Submitted to: HortScience
Publication Type: Peer Reviewed Journal
Publication Acceptance Date: 3/3/2011
Publication Date: 5/1/2011
Citation: Keith, L.M., Matsumoto Brower, T.K., Nishijima, K.A., Wall, M.M., Nagao, M. 2011. Field survey and fungicide screening of fungal pathogens of rambutan (Nephelium lappaceum) fruit rot in Hawaii. HortScience. 46:730 - 735.

Interpretive Summary: Unfortunately, a number of fungal diseases attack rambutan and will affect quality and quantity of this fruit. The objectives of this study were to: (i) identify the causal agent(s) of commonly observed symptoms of fruit rot of rambutan in Hawaii; (ii) compare fungal isolates by studying pathogenicity, morphological, cultural and molecular characteristics; (iii) examine the effect of temperature on growth of the pathogens; and (iv) determine the in vitro efficacy of fungicides currently registered for use on rambutan in Hawaii.

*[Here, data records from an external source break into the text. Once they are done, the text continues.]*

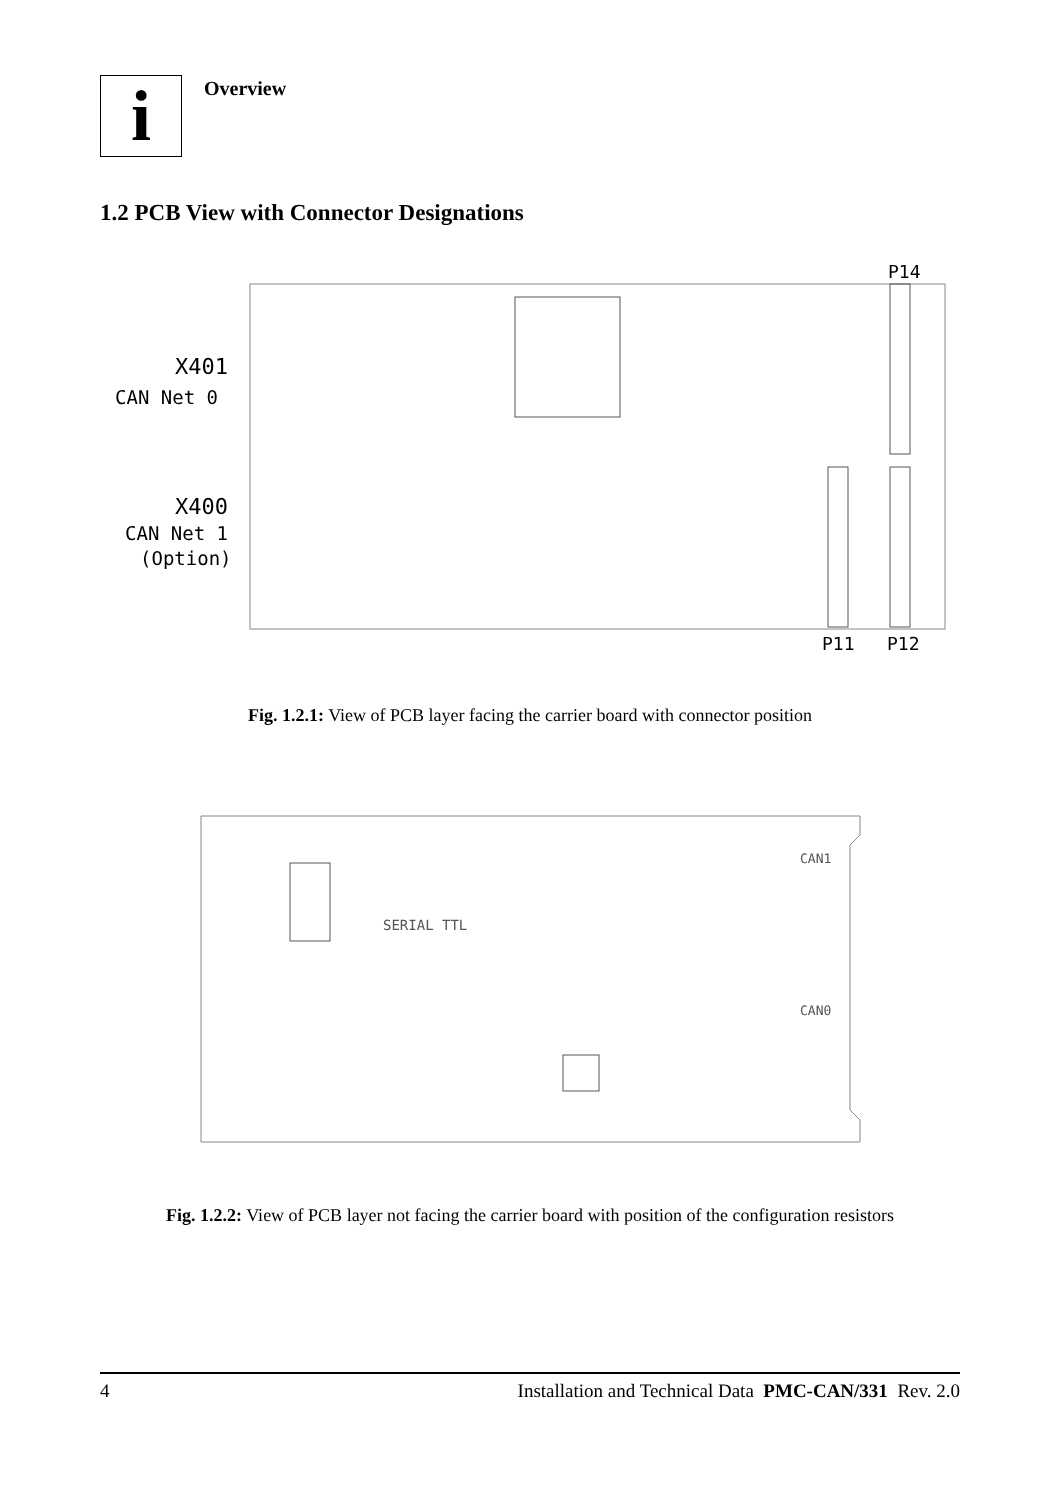i
Overview
1.2 PCB View with Connector Designations
X401
CAN Net 0
X400
CAN Net 1
(Option)
P14
P11
P12
Fig. 1.2.1: View of PCB layer facing the carrier board with connector position
SERIAL TTL
CAN1
CAN0
Fig. 1.2.2: View of PCB layer not facing the carrier board with position of the configuration resistors
4 Installation and Technical Data PMC-CAN/331 Rev. 2.0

Technical Abstract: Rambutan (Nephelium lappaceum Linn.) is a tropical fruit in Hawaii that has increased in value in the niche market of exotic fruits. The primary limitation to pre-harvest and post-harvest quality is the occurrence of fungal diseases of the fruit. A survey of rambutan disease was conducted in Hilo, Hawaii and at the surrounding farms to determine the main fungal pathogens affecting fruit quality. Rambutan fruit (rind and spinterns) were affected by brown to black lesions that progressed to blackening and drying of the fruit that frequently became totally mummified. Four fungi consistently isolated from symptomatic fruit included Lasmenia, Pestalotiopsis, Phomopsis and Colletotrichum spp. Over the 2 year sampling period, disease incidence from more than 300 fruits sampled was 84.6%. Nine rambutan cultivars were evaluated for disease incidence under field conditions. Twelve fungal isolates from infected fruit were selected for further characterization (six Lasmenia isolates and two isolates each of Pestalotiopsis, Phomopsis and Colletotrichum). Morphology, colony characteristics, and pathogenicity of the isolates were examined. Molecular methods were used to confirm the identity of the fungi. The fungal isolates were evaluated for in vitro baseline sensitivities for mycelial growth for fungicides registered for use in Hawaii (Abound® and Trilogy®). This is the first report where traditional and molecular methods were used to identify and characterize fungal pathogens of rambutan in Hawaii. Potential control methods were also investigated.